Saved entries
....................
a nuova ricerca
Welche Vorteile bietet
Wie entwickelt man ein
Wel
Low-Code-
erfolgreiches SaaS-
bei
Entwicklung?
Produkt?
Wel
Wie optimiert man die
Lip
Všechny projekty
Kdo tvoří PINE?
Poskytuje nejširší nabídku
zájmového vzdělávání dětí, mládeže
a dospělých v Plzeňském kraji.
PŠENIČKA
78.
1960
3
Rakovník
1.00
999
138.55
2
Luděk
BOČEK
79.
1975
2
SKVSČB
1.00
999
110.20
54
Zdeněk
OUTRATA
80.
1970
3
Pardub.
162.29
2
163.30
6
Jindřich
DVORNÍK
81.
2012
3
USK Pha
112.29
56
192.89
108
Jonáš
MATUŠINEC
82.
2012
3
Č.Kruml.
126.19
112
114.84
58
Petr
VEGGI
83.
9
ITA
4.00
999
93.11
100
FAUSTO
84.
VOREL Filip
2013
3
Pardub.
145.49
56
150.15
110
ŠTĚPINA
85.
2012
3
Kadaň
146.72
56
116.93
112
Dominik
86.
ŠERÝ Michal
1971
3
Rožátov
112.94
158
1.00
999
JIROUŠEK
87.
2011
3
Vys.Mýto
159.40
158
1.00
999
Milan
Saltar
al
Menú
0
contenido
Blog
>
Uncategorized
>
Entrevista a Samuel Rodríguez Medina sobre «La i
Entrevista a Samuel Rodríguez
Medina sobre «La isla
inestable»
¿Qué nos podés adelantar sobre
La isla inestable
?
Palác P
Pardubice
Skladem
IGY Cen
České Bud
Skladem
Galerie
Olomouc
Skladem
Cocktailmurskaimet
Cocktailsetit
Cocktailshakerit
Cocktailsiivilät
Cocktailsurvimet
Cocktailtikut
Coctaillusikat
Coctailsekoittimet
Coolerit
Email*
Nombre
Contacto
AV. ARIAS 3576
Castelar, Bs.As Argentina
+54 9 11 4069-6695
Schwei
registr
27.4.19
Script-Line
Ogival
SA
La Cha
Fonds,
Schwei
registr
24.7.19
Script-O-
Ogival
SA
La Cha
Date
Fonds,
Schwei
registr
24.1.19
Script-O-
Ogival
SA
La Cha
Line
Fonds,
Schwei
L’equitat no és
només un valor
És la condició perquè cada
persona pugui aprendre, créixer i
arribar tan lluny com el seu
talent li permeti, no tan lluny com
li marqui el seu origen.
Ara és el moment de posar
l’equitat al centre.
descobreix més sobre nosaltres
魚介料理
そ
....................
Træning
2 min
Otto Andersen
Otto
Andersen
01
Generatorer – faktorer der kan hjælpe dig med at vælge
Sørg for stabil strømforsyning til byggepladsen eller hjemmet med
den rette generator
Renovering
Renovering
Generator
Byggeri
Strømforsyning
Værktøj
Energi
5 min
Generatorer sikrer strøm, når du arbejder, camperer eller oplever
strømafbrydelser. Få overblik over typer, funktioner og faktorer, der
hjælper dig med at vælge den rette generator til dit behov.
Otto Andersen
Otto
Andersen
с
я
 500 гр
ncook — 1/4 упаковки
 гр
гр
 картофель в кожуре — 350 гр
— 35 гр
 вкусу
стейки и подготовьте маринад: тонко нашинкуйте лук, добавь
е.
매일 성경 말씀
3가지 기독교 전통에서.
....................
Which lines in the items above contain the word "Entrevista"? Copy each of those lines and leave out all the others.

[Task answer]
Entrevista a Samuel Rodríguez Medina sobre «La i
Entrevista a Samuel Rodríguez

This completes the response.